Fitch and Clark admit that they, too, might be set in their ways.

Fitch is a son of the late Merritt Fitch, Hancock County’s sheriff from 1955 to 1975. He spent the first 18 years of his life living in what is now the Ellsworth Historical Society. It was once the county’s home for its sheriffs, and it had jail cells in the rear of the building.

He has a son, Erik Fitch, who works as a Hancock County dispatcher, and a son named Ernie, who is a police officer in Bucksport.

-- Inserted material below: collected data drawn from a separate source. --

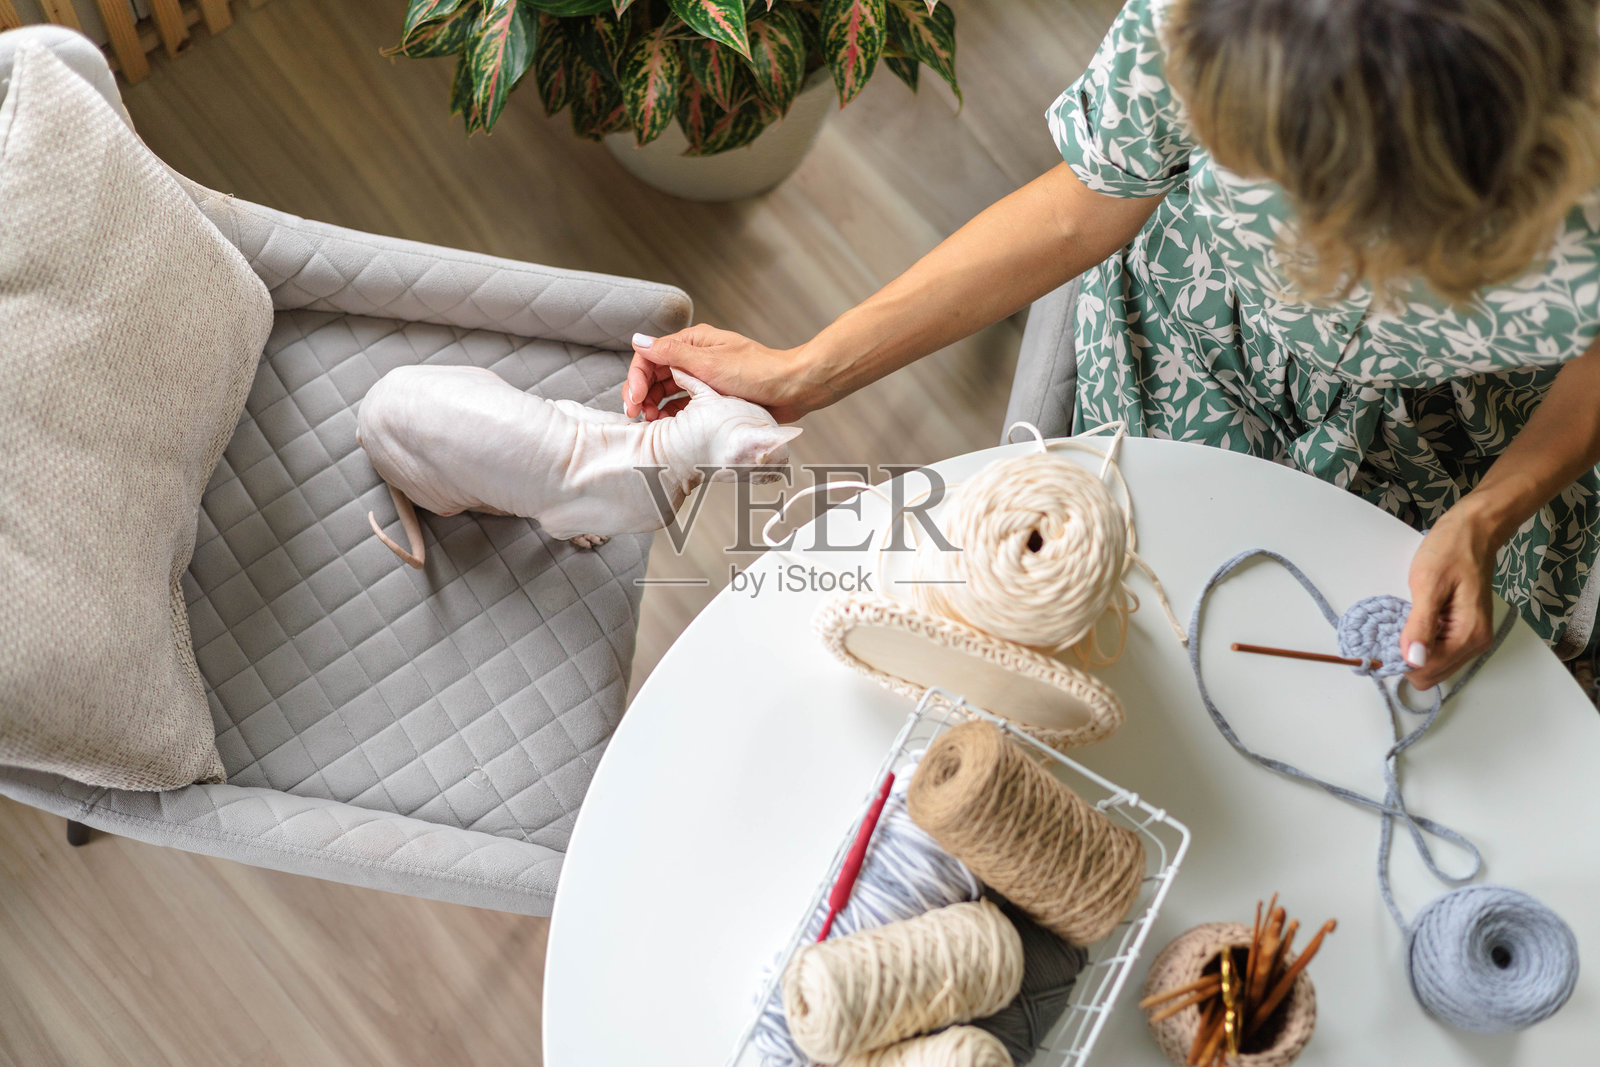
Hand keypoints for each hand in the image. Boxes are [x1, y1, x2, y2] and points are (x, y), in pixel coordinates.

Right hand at [623, 324, 824, 421]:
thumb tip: (638, 340)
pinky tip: (670, 424)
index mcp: (692, 342)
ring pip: (668, 390)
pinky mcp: (714, 395)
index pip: (651, 356)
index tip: (633, 400)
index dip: (637, 378)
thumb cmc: (757, 372)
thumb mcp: (709, 363)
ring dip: (656, 405)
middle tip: (637, 415)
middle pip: (656, 374)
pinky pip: (685, 403)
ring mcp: (705, 377)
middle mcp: (695, 357)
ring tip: (652, 422)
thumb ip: (672, 354)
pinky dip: (674, 413)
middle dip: (643, 394)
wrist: (792, 389)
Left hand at [1400, 507, 1498, 688]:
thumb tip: (1413, 659)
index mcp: (1469, 635)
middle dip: (1408, 658)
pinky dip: (1422, 642)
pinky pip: (1438, 650)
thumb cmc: (1450, 551)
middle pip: (1432, 674)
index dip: (1401, 660)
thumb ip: (1421, 624)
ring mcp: (1472, 638)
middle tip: (1392, 628)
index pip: (1428, 671)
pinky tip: (1414, 621)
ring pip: (1434, 665)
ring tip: (1405, 622)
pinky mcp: (1464, 630)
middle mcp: (1476, 644)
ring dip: (1414, 651)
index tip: (1382, 641)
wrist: (1473, 531)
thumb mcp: (1428, 584)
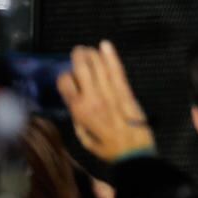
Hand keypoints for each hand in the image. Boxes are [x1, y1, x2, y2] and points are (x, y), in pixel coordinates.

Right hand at [57, 41, 155, 163]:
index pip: (65, 84)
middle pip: (82, 70)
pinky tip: (105, 45)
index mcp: (79, 111)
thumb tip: (75, 102)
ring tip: (88, 48)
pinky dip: (111, 56)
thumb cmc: (106, 148)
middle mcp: (92, 98)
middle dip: (78, 57)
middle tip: (78, 51)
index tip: (68, 76)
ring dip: (92, 54)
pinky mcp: (125, 91)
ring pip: (99, 67)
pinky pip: (117, 71)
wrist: (133, 152)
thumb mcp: (83, 138)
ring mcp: (110, 93)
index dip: (64, 77)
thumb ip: (77, 119)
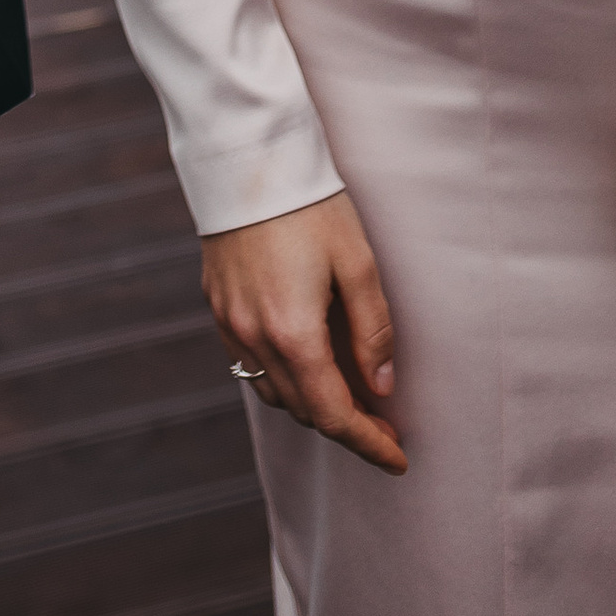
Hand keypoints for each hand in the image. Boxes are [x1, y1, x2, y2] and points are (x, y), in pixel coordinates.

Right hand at [202, 192, 403, 475]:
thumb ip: (373, 332)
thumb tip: (382, 388)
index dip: (369, 445)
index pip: (335, 415)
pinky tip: (304, 365)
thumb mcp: (357, 263)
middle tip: (384, 425)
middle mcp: (254, 337)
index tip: (398, 459)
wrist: (246, 156)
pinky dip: (281, 381)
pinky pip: (248, 366)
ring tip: (348, 397)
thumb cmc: (310, 205)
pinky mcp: (217, 306)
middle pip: (304, 411)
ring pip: (273, 394)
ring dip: (312, 406)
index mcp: (293, 333)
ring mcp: (230, 323)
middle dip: (346, 426)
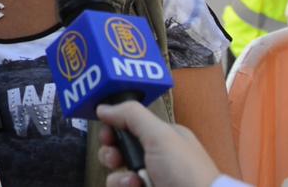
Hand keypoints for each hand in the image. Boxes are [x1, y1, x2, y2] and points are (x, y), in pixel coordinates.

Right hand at [96, 101, 219, 186]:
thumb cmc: (184, 170)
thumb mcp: (161, 135)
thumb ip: (131, 116)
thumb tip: (103, 107)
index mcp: (163, 137)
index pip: (130, 125)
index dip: (115, 128)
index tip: (107, 134)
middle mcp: (155, 157)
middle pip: (118, 148)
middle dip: (111, 152)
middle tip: (116, 159)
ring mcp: (149, 177)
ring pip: (116, 171)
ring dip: (118, 175)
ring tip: (133, 181)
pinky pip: (120, 186)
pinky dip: (123, 186)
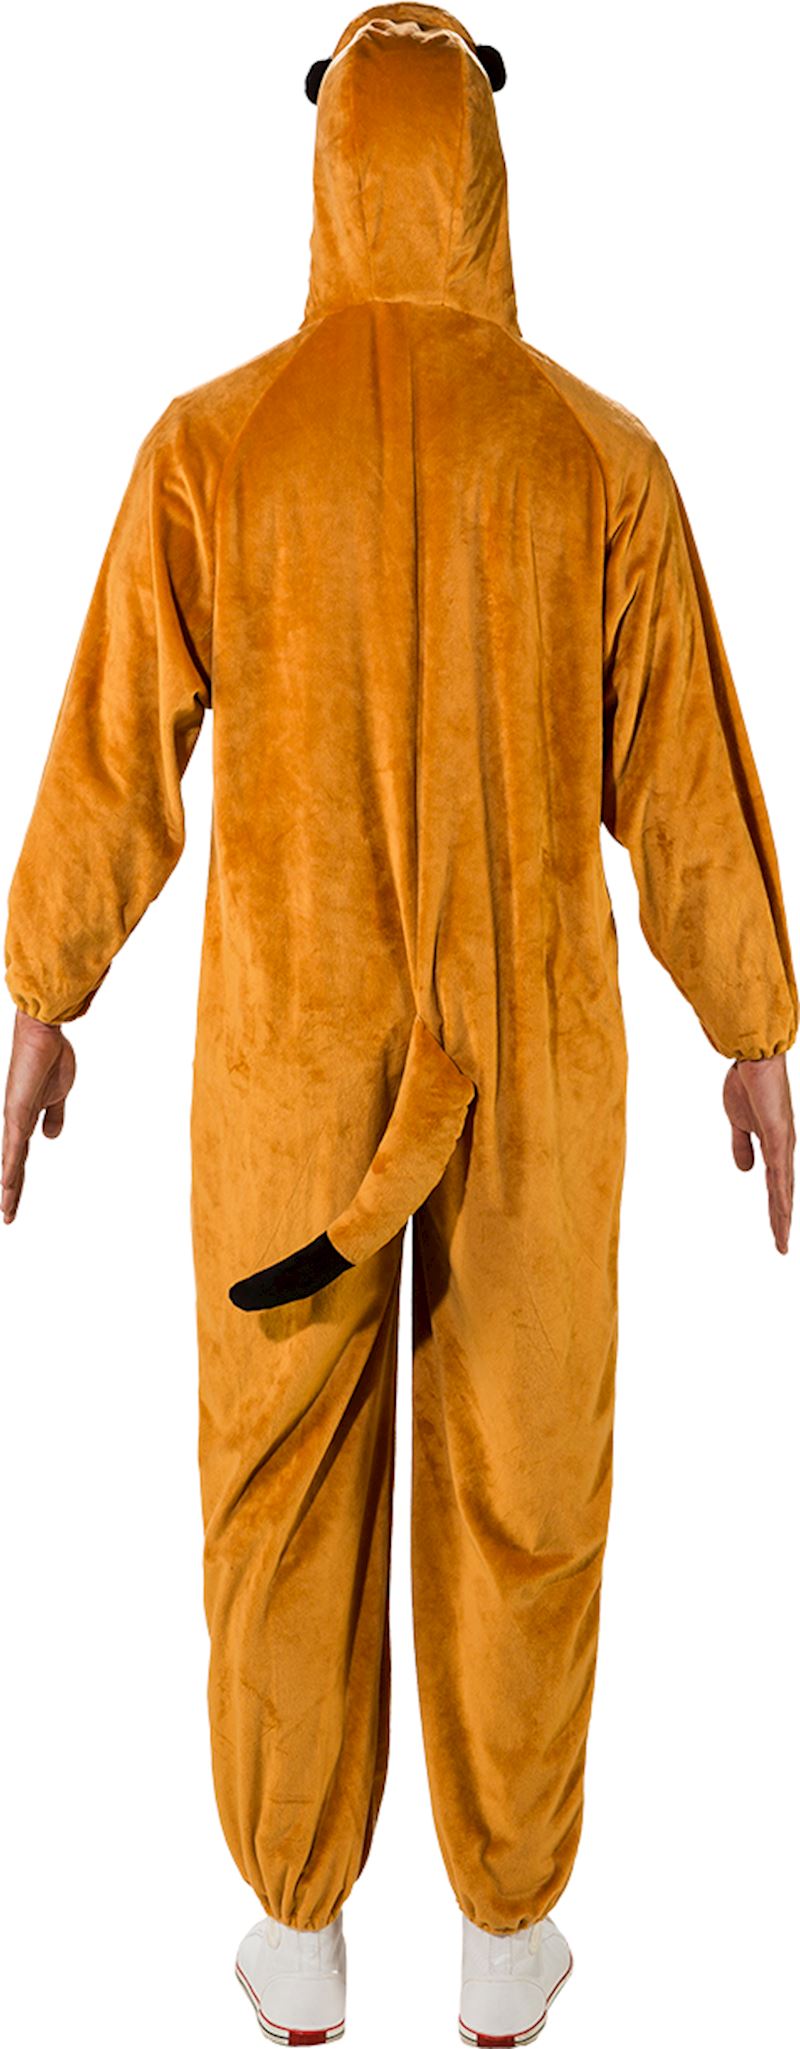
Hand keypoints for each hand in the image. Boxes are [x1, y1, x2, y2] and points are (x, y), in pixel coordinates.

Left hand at [2, 1009, 75, 1223]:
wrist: (44, 1032)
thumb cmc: (51, 1056)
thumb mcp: (58, 1094)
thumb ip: (54, 1116)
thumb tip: (51, 1138)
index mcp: (24, 1118)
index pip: (19, 1156)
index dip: (17, 1178)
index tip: (13, 1199)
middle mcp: (15, 1121)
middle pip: (12, 1164)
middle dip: (12, 1191)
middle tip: (8, 1217)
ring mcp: (14, 1117)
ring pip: (10, 1160)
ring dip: (10, 1186)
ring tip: (7, 1209)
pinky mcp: (17, 1110)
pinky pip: (14, 1144)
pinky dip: (10, 1165)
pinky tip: (7, 1182)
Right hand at [722, 1051, 794, 1253]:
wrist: (753, 1057)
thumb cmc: (747, 1083)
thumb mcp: (738, 1122)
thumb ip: (742, 1145)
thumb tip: (744, 1171)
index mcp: (775, 1146)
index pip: (777, 1186)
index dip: (777, 1209)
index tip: (777, 1231)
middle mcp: (784, 1148)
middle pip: (784, 1193)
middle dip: (781, 1221)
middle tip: (781, 1248)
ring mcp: (783, 1142)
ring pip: (784, 1187)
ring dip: (782, 1214)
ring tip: (781, 1238)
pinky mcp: (778, 1133)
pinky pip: (779, 1168)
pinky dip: (781, 1190)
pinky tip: (782, 1207)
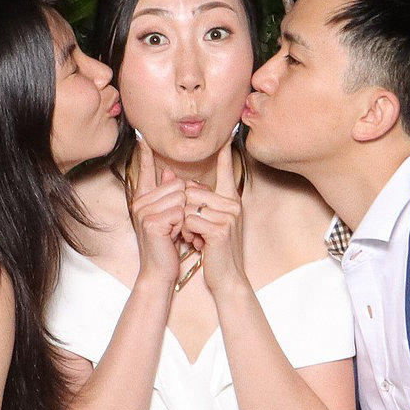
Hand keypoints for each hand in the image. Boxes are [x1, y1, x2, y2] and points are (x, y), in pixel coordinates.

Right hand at [128, 149, 188, 288]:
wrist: (159, 271)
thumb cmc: (166, 246)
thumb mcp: (168, 217)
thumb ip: (167, 195)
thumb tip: (169, 172)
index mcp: (142, 200)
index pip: (144, 172)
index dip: (145, 155)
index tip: (142, 137)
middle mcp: (140, 203)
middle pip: (176, 185)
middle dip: (186, 204)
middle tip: (180, 225)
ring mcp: (144, 212)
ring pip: (181, 197)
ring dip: (186, 216)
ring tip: (178, 232)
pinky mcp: (153, 222)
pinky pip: (180, 211)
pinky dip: (184, 225)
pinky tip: (175, 237)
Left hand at [179, 142, 247, 292]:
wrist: (227, 277)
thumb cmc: (215, 250)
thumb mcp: (205, 223)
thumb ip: (196, 201)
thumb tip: (176, 179)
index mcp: (231, 200)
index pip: (227, 170)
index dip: (225, 151)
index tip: (228, 131)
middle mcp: (233, 204)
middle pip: (192, 191)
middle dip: (184, 212)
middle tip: (193, 231)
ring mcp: (228, 215)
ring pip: (188, 205)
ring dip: (184, 224)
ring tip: (195, 238)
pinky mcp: (220, 229)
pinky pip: (189, 220)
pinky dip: (187, 233)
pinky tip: (198, 244)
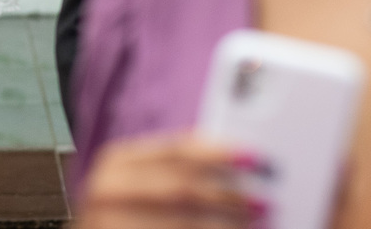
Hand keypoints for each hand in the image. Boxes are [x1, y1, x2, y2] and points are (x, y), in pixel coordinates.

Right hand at [77, 135, 263, 228]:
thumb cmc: (128, 212)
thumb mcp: (142, 183)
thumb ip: (179, 171)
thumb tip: (239, 164)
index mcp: (117, 161)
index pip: (175, 149)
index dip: (219, 152)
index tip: (256, 158)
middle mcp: (107, 189)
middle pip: (180, 187)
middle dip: (227, 195)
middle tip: (264, 201)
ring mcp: (106, 221)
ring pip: (179, 222)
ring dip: (223, 225)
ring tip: (254, 224)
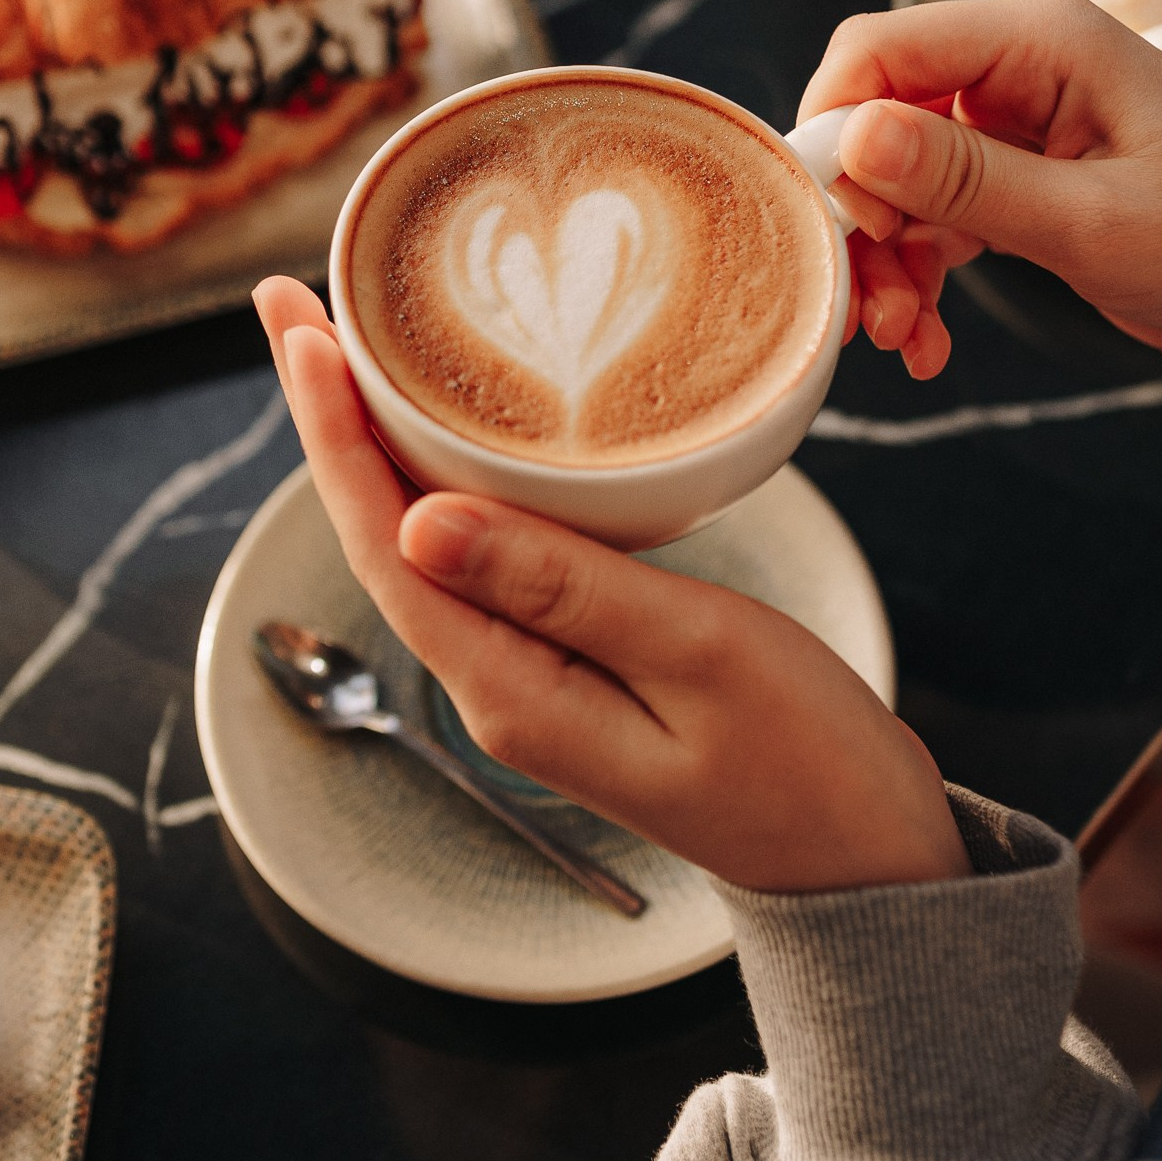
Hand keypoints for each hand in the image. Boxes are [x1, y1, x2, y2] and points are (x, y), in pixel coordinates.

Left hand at [254, 276, 968, 892]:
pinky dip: (454, 475)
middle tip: (291, 300)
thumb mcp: (696, 650)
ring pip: (427, 538)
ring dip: (380, 439)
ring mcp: (533, 674)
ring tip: (346, 341)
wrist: (870, 860)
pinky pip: (487, 554)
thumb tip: (420, 522)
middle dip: (333, 416)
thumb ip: (563, 583)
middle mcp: (500, 683)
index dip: (333, 431)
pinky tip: (455, 430)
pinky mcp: (574, 660)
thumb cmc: (809, 762)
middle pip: (384, 531)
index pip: (385, 541)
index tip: (301, 330)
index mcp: (512, 687)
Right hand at [799, 0, 1161, 369]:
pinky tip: (929, 340)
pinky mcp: (1023, 176)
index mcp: (1042, 41)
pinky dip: (921, 274)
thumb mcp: (1094, 222)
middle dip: (859, 217)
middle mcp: (1020, 66)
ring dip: (886, 260)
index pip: (881, 50)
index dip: (833, 129)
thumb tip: (851, 137)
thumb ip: (967, 180)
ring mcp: (1018, 123)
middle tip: (865, 307)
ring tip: (903, 338)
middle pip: (877, 120)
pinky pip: (937, 215)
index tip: (832, 223)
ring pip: (897, 179)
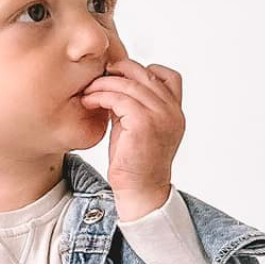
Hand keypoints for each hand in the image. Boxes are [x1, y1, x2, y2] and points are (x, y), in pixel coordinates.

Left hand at [77, 55, 184, 219]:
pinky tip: (89, 102)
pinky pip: (118, 98)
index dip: (143, 70)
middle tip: (98, 77)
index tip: (120, 77)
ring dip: (104, 84)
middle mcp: (173, 112)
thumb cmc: (136, 165)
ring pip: (129, 84)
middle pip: (145, 74)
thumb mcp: (139, 128)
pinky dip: (100, 96)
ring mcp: (161, 116)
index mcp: (176, 112)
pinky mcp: (143, 123)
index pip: (168, 76)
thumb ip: (135, 105)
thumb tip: (116, 83)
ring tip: (88, 91)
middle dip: (119, 71)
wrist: (140, 193)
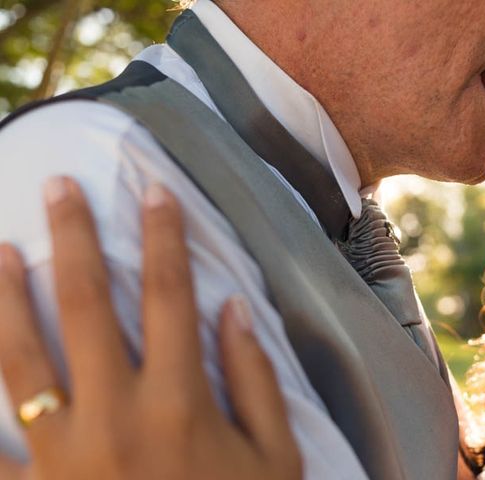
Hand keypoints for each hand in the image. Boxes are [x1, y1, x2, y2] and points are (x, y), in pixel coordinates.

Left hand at [0, 178, 302, 478]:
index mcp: (178, 402)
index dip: (163, 236)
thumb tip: (233, 309)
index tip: (155, 190)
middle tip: (60, 188)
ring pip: (22, 357)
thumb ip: (255, 380)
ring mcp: (61, 454)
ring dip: (5, 297)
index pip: (169, 294)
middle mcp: (112, 415)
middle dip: (72, 239)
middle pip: (84, 306)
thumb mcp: (275, 459)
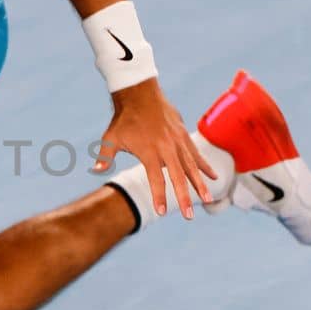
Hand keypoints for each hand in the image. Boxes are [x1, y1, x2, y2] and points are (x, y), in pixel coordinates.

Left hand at [93, 78, 216, 219]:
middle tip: (188, 217)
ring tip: (208, 199)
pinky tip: (214, 176)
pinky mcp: (184, 135)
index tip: (160, 212)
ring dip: (200, 184)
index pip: (155, 179)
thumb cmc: (123, 119)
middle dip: (184, 198)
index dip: (158, 196)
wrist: (139, 92)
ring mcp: (178, 141)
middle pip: (178, 177)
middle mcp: (166, 147)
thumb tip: (96, 170)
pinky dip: (204, 165)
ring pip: (192, 166)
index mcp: (149, 151)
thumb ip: (105, 156)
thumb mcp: (110, 138)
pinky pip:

Clark is a member of the Hancock County Board of Commissioners.

When he heard of Nash’s escape, Clark asked Fitch if he wanted to go out looking for Nash. Both laughed.

“I’d love to apprehend him one more time,” Clark said. “Oh, I don’t know. It’s what retirees talk about. That’s what we did best. That would have been kind of neat to do.”

“I imagined going down the road and seeing him and pulling over,” Clark added. “I wonder what he would have done if we had done that? He probably would have gotten in.”